Gaining insight on how to make a specific diagnosis
Inherited retinal diseases (IRDs) are not a simple group to learn. It’s not that the pathology is inherently more difficult than any other. Instead, making a specific diagnosis can take so long that, as residents, by the time the diagnosis has been made for that one interesting case during your residency’s retina rotation, most residents have already moved on to a new rotation. This, along with the phenotypic heterogeneity make mastering this subfield of retinal disease especially challenging.

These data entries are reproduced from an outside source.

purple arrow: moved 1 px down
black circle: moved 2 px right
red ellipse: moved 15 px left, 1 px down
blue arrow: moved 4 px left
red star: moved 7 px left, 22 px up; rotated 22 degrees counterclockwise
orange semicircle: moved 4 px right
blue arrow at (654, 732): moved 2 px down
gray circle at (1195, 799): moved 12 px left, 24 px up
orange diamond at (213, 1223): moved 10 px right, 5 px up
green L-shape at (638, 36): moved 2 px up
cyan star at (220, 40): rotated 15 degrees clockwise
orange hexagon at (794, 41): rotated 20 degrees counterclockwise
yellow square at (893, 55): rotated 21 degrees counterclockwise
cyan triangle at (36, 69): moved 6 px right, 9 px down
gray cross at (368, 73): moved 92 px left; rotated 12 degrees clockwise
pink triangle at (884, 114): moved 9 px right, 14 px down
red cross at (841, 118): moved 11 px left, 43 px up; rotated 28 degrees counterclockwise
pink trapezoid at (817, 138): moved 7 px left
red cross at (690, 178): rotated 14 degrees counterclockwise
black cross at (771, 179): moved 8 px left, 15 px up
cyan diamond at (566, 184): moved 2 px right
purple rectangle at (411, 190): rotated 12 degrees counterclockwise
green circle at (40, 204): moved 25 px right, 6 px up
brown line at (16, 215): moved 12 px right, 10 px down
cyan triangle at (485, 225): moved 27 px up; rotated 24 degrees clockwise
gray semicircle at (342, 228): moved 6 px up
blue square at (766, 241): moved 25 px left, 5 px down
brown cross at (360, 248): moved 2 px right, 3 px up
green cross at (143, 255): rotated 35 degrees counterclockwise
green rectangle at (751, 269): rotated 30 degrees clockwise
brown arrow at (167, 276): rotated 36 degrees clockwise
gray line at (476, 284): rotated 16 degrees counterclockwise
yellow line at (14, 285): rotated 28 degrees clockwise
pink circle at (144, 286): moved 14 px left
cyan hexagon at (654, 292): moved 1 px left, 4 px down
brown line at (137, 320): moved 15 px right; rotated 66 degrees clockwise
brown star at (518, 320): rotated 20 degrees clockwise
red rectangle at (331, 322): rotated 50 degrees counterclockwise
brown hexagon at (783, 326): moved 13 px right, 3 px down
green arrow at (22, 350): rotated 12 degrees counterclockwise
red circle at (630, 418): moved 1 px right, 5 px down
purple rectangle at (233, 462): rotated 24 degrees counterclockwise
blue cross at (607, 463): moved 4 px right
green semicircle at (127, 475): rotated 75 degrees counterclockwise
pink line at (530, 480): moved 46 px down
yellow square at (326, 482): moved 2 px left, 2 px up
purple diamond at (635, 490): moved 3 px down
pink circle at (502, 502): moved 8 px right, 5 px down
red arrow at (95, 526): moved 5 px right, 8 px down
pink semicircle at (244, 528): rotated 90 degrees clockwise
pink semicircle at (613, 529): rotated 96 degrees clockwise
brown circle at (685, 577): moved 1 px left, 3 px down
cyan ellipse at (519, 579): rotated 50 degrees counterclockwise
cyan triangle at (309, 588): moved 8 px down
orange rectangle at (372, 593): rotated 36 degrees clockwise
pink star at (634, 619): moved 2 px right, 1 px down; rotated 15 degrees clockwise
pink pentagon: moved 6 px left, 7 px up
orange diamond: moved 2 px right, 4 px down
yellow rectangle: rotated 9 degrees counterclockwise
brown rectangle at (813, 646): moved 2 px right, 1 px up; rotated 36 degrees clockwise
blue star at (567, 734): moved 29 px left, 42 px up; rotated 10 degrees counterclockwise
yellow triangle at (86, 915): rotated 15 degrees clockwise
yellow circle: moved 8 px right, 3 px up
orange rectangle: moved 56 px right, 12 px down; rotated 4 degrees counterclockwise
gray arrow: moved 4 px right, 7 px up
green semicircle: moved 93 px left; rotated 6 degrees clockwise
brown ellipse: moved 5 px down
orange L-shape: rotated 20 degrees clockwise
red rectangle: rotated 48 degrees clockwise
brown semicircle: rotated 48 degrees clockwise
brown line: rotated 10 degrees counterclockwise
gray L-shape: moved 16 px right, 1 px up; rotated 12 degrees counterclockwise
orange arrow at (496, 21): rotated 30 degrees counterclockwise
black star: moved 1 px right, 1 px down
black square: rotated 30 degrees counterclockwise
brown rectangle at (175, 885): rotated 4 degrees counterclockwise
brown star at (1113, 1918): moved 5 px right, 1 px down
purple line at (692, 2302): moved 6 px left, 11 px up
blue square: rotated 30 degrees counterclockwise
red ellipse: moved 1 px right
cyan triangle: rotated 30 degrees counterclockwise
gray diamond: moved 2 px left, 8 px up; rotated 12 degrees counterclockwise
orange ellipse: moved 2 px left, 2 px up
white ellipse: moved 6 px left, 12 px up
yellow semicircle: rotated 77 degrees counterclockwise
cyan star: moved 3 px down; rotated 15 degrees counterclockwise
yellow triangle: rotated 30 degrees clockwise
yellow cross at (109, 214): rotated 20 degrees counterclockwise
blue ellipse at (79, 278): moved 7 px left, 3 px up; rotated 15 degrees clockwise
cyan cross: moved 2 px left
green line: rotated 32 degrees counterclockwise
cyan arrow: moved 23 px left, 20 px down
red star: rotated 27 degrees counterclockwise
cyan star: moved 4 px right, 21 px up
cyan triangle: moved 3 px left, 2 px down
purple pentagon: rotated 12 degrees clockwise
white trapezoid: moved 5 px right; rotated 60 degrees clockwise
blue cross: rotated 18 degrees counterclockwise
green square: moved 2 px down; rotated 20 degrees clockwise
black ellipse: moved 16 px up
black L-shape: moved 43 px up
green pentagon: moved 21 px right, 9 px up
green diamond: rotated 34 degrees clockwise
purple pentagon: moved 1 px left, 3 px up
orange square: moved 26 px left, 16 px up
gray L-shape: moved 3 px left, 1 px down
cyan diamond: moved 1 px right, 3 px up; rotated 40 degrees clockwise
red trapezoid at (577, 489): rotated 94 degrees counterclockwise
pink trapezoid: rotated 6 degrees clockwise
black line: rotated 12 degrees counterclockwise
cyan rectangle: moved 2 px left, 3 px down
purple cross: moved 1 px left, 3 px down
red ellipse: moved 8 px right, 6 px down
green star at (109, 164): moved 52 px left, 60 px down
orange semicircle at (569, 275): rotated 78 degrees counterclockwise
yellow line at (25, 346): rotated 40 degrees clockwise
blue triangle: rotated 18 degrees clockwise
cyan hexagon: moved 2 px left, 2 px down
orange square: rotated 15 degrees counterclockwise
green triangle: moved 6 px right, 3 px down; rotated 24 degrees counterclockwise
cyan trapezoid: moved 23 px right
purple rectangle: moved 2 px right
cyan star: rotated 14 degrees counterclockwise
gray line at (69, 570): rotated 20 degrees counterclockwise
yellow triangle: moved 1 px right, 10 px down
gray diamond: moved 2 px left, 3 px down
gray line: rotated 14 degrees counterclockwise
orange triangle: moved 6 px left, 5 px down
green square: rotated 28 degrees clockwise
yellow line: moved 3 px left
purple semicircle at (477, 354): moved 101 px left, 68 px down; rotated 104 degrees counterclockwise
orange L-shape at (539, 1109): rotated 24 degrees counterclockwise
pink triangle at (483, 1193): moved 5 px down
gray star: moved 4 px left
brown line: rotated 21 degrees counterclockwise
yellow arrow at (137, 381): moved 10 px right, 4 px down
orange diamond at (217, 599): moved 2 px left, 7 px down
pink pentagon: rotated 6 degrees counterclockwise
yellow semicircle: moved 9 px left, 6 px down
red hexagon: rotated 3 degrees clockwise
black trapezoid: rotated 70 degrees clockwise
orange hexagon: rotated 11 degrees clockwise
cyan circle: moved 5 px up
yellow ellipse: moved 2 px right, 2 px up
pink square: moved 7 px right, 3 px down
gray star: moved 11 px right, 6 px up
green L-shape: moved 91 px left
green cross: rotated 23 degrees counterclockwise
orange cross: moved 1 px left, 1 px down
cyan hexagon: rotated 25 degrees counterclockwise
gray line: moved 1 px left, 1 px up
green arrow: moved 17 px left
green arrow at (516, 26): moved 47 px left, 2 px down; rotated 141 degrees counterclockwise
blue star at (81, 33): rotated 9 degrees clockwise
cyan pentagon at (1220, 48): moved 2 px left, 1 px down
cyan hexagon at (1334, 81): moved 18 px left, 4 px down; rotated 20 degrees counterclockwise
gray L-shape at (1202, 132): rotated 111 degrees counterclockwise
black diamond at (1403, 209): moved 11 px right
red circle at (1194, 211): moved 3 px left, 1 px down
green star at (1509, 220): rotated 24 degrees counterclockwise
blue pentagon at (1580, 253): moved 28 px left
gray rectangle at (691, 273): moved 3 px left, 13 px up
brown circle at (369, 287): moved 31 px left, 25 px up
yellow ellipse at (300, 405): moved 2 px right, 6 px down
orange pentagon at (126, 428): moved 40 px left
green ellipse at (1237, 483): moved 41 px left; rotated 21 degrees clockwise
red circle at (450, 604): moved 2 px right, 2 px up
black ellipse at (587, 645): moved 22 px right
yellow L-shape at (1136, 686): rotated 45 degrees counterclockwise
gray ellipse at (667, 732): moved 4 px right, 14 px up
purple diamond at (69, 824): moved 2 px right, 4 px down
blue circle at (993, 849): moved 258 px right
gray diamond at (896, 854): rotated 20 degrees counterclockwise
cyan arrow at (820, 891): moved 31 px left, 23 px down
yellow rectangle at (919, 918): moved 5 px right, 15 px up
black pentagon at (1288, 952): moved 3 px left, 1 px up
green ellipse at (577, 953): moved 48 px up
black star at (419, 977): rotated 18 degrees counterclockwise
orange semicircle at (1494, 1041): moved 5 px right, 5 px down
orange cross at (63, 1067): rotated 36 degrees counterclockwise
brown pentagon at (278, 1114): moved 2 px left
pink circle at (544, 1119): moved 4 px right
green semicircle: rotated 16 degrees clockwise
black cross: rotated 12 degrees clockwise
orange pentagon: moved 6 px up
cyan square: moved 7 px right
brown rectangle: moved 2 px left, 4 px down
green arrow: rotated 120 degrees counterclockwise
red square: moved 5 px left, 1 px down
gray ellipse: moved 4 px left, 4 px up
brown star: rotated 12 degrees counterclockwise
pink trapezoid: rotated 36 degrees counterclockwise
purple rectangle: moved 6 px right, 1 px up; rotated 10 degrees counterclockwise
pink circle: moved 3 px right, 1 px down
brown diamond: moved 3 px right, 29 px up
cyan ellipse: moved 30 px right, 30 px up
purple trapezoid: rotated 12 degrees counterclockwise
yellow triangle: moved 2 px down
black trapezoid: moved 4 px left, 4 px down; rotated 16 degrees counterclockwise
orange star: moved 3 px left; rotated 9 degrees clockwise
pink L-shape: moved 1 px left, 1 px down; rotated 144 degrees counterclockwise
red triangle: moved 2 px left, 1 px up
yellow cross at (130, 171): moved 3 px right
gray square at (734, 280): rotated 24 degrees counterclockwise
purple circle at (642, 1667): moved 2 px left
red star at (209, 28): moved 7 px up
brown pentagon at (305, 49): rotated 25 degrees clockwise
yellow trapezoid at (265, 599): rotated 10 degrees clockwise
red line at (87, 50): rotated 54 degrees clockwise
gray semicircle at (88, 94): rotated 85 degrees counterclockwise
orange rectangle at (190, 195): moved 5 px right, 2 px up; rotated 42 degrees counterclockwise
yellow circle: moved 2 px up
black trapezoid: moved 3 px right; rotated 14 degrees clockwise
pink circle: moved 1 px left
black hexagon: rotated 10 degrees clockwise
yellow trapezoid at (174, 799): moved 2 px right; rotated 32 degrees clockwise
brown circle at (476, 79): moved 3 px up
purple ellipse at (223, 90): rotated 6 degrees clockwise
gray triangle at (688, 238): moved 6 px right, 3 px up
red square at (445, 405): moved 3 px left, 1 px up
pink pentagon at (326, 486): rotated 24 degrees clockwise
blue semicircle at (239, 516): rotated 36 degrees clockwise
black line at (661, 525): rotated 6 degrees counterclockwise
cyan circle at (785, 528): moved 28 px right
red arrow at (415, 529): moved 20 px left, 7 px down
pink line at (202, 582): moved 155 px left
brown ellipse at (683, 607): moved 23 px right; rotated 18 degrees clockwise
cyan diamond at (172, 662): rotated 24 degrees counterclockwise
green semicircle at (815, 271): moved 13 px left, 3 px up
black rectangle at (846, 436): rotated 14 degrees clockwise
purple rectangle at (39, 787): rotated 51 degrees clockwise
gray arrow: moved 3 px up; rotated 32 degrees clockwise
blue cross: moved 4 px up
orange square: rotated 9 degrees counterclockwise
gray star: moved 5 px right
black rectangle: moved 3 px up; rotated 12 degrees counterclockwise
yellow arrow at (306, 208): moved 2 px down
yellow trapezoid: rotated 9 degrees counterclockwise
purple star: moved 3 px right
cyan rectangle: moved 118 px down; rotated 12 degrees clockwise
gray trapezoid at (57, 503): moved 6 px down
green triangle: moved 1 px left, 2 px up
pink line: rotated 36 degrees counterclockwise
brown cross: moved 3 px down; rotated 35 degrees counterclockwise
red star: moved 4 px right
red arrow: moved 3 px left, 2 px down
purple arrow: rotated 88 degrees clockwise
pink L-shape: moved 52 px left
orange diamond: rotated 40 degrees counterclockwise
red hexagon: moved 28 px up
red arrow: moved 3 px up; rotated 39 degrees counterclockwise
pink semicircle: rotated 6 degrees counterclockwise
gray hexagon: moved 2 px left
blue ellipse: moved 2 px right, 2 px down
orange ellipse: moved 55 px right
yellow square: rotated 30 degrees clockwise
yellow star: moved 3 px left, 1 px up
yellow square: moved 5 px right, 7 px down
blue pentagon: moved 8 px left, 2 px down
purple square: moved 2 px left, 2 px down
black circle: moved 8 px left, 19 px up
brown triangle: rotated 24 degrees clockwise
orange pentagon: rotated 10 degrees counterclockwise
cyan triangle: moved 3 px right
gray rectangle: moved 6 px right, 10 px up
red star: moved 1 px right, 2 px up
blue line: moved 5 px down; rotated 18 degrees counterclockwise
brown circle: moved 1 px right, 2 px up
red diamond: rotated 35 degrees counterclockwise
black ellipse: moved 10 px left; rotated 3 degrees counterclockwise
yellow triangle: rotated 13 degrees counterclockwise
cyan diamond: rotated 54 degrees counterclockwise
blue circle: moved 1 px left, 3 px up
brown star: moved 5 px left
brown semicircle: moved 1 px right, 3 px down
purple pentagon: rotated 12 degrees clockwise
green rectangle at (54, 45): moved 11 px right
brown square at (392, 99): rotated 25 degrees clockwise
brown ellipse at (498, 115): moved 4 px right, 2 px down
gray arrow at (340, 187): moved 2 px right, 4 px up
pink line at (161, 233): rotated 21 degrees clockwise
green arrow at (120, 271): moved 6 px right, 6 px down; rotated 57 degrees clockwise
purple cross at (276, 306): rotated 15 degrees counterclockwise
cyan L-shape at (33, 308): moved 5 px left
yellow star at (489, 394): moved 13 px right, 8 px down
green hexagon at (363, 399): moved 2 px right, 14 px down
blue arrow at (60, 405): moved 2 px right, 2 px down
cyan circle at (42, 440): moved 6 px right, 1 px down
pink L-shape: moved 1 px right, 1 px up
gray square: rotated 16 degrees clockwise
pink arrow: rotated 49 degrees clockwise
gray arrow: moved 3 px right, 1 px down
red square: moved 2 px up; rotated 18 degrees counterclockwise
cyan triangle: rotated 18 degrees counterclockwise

The “Atlas of Inherited Retinal Diseases” (Springer), edited by Stephen H. Tsang and Tarun Sharma might deliver some insight. It “provides a thorough overview of various inherited retinal dystrophies with emphasis on phenotype characteristics and how they relate to the most frequently encountered genes”.
This 260-page book is a true atlas and, as with other retina atlases, images are the primary focus. Particularly striking are the fundus autofluorescence images, which are crucial to diagnosis and follow-up. The clear depictions and analysis of the OCT images are also crucial, as this is the most commonly used retinal imaging modality and the most likely way that these retinal abnormalities will first be detected.
Comprised of eight sections, it opens with an overview of basic principles of the imaging modalities used to manage patients with IRDs. Sections 2, 3 and 4 categorises the diseases based on their inheritance pattern (X-linked, autosomal dominant and autosomal recessive, respectively), while section 5 is dedicated to those IRDs associated with systemic manifestations. Section 6 illustrates the genetic phakomatoses and section 7 describes IRDs with no known underlying genetic mutations. Section 8 offers a practical approach to IRDs for the clinician, the genetic testing and its interpretation.
This atlas is intended for ambitious residents, retina fellows and retina specialists who are tasked with managing patients with IRDs. PhD students and researchers will also benefit from this text, as they might otherwise rarely encounter the phenotypes of the genes they work on.
With its highly organised structure and clear overview of rarer retinal disease, it can also help the ready study for large examinations.